W ukraińskim parlamencie zarejestrowano projekt impeachmentu prezydenta Wiktora Janukowycza. Zawiera on m.in. powołanie komisji śledczej, która zajmie się m.in. jego decyzjami w sprawie przedłużenia pobytu na Ukrainie rosyjskiej Floty Czarnomorskiej.

Autorem projektu usunięcia Janukowycza ze stanowiska jest niezrzeszony deputowany Hryhorij Omelczenko.

Flota, Wielki Głód...

Polityk chce aby komisja zajęła się kwestią rosyjskiej marynarki wojennej. Ale to nie wszystko. Omelczenko domaga się również o to by zajęła się stanowiskiem szefa państwa w sprawie Wielkiego Głodu na Ukrainie początku lat 30. ub. wieku.

W odróżnieniu od swego poprzednika Wiktora Juszczenki, Janukowycz uważa, iż Wielki Głód nie był ludobójstwem na narodzie ukraińskim, lecz - jak mówił niedawno w Strasburgu - "wspólną tragedią" wszystkich mieszkańców Związku Radzieckiego z okresu rządów Józefa Stalina. Janukowycz naruszył w ten sposób ukraińską ustawę, która traktuje Wielki Głód w kategoriach ludobójstwa.

Śledztwo ws. prezydenta

Deputowany Omelczenko proponuje, by komisja parlamentarna przeprowadziła "pełne i obiektywne śledztwo w sprawie działań prezydenta, a swe wnioski przekazała Sądowi Najwyższemu Ukrainy, by ten zdecydował, czy działania te noszą oznaki zdrady racji stanu, bądź innego przestępstwa".

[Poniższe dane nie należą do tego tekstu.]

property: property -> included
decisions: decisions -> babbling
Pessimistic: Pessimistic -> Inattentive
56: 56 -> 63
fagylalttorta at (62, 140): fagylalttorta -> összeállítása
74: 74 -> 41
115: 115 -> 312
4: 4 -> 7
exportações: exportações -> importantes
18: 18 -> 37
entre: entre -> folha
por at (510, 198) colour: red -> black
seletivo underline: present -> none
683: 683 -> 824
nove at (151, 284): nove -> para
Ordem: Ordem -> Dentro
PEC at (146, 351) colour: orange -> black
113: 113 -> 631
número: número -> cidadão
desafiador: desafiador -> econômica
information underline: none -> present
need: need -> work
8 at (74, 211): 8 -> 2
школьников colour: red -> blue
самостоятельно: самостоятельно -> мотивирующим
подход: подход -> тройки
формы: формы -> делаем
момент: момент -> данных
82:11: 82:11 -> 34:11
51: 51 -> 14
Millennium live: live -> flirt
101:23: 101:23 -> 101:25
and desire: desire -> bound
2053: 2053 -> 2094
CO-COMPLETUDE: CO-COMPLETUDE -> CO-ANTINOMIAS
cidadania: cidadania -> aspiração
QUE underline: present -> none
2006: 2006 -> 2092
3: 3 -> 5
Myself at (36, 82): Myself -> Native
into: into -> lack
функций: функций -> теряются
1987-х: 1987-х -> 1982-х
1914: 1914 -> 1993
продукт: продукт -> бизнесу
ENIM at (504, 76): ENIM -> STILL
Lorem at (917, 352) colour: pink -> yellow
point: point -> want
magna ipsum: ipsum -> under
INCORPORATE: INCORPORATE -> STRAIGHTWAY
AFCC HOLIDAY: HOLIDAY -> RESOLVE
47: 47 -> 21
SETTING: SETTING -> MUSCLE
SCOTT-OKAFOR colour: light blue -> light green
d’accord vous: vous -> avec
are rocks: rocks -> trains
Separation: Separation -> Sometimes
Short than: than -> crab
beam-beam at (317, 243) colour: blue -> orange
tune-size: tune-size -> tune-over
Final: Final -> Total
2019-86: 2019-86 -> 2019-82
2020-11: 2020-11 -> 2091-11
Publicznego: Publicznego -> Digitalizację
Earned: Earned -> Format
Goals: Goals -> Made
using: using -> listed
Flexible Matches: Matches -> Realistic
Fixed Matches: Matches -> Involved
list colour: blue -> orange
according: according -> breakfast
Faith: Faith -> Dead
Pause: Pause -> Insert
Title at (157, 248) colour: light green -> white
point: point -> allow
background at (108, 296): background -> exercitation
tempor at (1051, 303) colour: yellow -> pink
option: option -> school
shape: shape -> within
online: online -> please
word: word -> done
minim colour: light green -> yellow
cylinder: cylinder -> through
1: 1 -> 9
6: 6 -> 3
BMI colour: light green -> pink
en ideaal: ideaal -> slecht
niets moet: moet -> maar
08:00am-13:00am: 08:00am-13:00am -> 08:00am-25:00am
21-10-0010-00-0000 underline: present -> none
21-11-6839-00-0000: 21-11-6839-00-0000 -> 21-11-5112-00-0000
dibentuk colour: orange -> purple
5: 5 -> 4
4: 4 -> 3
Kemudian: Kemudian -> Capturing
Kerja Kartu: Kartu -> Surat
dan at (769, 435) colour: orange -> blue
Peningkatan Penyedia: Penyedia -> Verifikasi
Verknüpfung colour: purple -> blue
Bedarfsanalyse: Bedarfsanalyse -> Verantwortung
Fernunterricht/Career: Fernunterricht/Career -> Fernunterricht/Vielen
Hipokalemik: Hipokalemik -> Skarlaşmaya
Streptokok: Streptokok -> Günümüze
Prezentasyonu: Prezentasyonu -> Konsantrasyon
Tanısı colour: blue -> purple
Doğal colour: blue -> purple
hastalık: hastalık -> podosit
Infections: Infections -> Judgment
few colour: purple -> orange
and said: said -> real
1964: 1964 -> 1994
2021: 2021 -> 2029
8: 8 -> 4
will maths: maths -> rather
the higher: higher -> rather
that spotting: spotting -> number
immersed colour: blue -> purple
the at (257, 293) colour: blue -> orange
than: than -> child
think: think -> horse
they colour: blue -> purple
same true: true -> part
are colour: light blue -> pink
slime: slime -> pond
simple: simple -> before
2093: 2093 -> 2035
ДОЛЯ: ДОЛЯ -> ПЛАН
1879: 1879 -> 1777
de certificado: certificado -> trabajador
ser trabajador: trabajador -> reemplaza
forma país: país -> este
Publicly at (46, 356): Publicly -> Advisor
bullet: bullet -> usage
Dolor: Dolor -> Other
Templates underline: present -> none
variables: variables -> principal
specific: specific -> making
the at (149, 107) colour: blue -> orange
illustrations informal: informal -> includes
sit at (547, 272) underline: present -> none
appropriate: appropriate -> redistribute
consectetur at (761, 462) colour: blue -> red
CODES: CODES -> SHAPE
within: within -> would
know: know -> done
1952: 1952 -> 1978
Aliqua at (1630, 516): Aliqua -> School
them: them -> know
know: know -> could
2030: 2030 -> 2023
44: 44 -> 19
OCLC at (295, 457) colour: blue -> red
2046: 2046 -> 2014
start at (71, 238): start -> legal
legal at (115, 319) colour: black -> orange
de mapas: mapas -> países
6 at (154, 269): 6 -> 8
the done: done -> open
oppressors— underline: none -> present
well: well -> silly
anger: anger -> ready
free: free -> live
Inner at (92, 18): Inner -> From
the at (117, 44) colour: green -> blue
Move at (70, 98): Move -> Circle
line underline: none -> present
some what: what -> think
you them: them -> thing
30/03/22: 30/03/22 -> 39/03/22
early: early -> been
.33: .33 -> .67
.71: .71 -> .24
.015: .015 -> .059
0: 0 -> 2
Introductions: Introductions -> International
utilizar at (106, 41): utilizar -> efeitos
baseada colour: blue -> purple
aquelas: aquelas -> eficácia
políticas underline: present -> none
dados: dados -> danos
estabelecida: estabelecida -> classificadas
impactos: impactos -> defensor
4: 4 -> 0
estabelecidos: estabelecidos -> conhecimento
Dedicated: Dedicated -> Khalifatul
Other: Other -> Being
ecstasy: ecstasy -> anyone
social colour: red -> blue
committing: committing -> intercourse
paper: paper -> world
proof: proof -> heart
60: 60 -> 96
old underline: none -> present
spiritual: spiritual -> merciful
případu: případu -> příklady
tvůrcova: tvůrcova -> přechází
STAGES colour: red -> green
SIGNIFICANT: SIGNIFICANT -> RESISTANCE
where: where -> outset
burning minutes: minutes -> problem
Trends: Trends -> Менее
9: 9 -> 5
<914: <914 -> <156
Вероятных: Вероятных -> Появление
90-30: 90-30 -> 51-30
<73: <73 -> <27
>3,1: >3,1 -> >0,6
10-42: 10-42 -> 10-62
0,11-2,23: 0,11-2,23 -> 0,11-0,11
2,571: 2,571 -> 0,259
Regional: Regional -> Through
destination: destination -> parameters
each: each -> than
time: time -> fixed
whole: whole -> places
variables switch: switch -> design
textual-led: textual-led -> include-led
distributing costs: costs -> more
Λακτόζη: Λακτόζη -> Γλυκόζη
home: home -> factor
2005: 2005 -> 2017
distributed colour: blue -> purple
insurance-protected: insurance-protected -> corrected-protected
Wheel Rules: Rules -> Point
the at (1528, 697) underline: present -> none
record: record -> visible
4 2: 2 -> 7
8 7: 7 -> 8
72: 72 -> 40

W miniony wtorek ukraiński parlament głosami koalicji zdominowanej przez prorosyjską Partię Regionów Janukowycza zatwierdził umowę, zawartą przez niego z prezydentem Rosji Dmitrijem Miedwiediewem, zgodnie z którą zamiast do 2017 r., rosyjska Flota Czarnomorska będzie mogła stacjonować na Ukrainie nawet do 2047 r.

W zamian za to Kijów otrzymał od Moskwy 30-procentową zniżkę cen kupowanego w Rosji gazu ziemnego.